I still remember one of the first times I went viral, before Instagram even existed. I posted a completely unedited photo of my skin on my blog. Every dark spot, breakout, and acne scar on display for the world. My website crashed that day. It was the first time I understood how powerful it is to be seen—not admired, just seen.
Motherhood was the final mirror for me. Pregnancy doesn’t just change your body, it changes your relationship with it. Suddenly, I had to learn to respect my body for what it does, not just how it looks. After giving me my daughter, how could I ever see it as anything less than extraordinary?
Changing mindsets
When I speak to our community, what always stands out isn’t the pursuit of “better.” It’s the yearning to feel enough. That’s the word that comes up again and again. Enough as you are. Enough without filters. Enough without comparing your pores in a 5x-magnifying mirror to someone else’s perfect lighting and airbrushed skin. And maybe that’s where the real challenge lies for any beauty founder. We are both the messenger and the mirror. You can’t build a brand around authenticity and then hide your own imperfections. You can’t talk about self-love while editing out your stretch marks. You can’t advocate for “real skin” while being terrified of being seen in yours.

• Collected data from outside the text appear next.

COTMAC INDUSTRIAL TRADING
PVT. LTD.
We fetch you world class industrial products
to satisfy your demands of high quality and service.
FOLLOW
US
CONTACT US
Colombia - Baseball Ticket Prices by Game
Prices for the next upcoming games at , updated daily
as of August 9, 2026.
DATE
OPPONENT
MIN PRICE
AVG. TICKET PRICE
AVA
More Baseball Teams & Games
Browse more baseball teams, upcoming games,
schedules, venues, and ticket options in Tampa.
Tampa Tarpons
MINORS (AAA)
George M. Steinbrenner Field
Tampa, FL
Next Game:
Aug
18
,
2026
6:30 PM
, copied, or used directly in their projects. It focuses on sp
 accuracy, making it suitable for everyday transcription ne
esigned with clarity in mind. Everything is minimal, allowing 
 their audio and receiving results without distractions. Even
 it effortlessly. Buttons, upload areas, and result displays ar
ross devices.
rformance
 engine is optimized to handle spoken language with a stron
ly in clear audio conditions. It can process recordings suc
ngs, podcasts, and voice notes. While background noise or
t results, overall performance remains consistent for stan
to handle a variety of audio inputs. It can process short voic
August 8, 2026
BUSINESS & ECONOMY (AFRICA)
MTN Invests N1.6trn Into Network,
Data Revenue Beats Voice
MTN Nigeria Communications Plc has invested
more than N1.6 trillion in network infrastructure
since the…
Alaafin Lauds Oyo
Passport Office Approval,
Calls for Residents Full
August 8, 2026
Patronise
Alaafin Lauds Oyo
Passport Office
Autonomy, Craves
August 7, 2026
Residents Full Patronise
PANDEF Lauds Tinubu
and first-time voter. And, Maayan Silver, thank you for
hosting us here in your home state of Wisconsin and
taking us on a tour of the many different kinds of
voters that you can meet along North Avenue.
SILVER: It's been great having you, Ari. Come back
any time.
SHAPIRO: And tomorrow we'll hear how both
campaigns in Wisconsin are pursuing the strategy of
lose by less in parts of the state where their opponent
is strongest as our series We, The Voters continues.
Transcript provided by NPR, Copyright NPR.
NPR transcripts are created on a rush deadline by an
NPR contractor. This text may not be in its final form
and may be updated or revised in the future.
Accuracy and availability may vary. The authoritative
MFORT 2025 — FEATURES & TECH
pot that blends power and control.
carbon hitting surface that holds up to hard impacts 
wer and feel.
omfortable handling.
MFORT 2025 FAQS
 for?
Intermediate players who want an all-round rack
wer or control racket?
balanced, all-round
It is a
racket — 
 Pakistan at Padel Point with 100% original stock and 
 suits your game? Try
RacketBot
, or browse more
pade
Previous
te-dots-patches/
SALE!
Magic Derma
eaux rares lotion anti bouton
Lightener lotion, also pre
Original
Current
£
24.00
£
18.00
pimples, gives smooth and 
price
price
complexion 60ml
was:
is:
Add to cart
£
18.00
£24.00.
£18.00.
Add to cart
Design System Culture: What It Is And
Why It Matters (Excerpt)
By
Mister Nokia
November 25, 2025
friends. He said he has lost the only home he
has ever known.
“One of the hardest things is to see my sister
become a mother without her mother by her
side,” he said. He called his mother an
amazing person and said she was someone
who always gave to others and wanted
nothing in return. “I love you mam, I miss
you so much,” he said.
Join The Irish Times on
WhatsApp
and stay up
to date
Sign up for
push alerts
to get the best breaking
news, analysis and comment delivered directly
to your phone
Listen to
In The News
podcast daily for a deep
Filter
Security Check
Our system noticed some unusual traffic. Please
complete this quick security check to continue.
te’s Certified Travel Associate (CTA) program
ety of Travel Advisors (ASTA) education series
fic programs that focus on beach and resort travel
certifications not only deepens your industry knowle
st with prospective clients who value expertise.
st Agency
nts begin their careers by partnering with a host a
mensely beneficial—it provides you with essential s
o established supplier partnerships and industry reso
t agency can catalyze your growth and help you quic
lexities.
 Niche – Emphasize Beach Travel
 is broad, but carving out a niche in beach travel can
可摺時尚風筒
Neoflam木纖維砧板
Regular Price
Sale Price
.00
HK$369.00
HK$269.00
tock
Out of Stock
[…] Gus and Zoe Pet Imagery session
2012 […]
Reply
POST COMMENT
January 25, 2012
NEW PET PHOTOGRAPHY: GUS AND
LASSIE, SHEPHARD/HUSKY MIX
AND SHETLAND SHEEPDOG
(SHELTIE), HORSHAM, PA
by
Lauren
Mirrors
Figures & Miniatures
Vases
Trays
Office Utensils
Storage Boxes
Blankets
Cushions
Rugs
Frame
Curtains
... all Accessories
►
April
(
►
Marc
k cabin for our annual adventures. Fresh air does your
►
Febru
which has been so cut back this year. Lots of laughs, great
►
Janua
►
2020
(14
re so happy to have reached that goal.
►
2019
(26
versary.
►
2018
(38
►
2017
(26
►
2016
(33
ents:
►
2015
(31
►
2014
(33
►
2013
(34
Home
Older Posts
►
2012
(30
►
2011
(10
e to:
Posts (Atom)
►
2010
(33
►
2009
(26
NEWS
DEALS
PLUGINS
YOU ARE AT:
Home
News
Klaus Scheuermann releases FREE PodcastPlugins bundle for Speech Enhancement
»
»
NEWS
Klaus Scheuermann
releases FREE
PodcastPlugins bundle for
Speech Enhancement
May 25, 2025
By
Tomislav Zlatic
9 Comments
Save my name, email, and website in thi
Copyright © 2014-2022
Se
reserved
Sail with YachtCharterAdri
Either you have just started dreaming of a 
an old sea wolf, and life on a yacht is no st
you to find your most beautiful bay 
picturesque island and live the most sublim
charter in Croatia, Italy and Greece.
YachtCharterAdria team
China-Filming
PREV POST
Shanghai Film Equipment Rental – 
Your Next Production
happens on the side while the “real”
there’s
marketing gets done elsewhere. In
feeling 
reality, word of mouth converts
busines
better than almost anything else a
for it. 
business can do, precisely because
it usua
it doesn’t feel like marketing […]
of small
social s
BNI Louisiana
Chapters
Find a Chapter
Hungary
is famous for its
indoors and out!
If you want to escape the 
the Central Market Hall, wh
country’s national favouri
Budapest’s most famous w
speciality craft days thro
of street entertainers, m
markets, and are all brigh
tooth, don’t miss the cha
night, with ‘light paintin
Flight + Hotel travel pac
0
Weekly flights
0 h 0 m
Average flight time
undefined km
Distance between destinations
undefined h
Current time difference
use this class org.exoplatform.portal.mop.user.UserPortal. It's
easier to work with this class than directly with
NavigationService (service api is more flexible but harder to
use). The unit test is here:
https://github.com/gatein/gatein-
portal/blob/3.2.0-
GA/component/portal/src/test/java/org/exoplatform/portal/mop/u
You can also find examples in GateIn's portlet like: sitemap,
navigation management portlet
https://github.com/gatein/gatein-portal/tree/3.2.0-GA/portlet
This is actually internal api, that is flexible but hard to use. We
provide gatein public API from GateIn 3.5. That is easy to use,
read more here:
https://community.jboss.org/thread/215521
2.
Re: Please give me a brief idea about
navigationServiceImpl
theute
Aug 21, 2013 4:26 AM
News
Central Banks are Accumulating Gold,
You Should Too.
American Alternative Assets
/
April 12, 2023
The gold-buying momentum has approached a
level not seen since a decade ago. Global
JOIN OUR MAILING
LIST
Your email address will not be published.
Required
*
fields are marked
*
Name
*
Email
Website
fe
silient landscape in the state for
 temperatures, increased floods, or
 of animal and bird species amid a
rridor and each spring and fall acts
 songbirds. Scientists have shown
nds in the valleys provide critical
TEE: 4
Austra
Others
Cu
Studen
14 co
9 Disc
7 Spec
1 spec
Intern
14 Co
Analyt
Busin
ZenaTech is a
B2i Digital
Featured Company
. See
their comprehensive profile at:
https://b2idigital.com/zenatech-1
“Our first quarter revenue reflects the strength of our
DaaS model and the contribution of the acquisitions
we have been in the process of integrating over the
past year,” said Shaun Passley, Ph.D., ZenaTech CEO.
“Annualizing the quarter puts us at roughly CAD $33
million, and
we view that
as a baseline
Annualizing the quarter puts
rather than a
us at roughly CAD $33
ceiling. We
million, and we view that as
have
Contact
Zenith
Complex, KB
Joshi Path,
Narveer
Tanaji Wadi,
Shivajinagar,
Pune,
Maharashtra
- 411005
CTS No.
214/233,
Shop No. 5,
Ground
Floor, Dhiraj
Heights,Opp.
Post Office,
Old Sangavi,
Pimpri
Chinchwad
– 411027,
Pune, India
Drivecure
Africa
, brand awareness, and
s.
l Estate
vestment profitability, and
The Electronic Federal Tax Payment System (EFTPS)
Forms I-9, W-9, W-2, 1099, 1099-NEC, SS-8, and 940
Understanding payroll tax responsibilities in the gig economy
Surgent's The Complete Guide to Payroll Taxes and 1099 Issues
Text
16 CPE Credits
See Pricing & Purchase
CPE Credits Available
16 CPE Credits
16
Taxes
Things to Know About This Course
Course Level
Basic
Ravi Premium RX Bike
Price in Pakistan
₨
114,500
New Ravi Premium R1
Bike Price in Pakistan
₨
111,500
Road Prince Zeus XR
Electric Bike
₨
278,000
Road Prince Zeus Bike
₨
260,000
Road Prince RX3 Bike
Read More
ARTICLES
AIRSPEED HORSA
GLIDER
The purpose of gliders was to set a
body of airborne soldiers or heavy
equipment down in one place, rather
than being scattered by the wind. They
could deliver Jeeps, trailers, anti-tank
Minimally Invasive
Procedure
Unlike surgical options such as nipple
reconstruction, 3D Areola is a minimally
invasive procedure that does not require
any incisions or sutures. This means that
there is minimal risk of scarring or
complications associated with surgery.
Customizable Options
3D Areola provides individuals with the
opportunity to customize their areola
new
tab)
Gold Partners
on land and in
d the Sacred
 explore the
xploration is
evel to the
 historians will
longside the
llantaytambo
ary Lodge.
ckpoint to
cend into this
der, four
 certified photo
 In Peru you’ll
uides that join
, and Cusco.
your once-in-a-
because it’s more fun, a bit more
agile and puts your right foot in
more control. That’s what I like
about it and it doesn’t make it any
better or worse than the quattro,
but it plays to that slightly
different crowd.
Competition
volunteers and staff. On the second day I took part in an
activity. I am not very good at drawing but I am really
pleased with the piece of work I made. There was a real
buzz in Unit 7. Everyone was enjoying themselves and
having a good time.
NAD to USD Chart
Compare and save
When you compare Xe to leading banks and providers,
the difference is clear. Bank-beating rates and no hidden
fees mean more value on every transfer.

So no, I don’t think a beauty entrepreneur can afford to always look beautiful, not if she wants to build something that’s real. What we can do, though, is redefine what beauty looks like when it’s lived, not performed. For me, beauty is no longer about hiding flaws but holding space for them. It’s about building a company that lets me show up swollen-faced at Cannes, pregnant at a shoot, or barefaced on Instagram—and still feel like I’m representing my brand with integrity. In an industry that keeps rewriting the rules of beauty, maybe the real rebellion is to stop performing for it.
Diipa Büller-Khosla is the founder of Indē Wild and the co-founder of Post for Change, a non-profit using social media for gender equality and menstrual health advocacy.
This article first appeared in Cosmopolitan India's November-December 2025 print edition.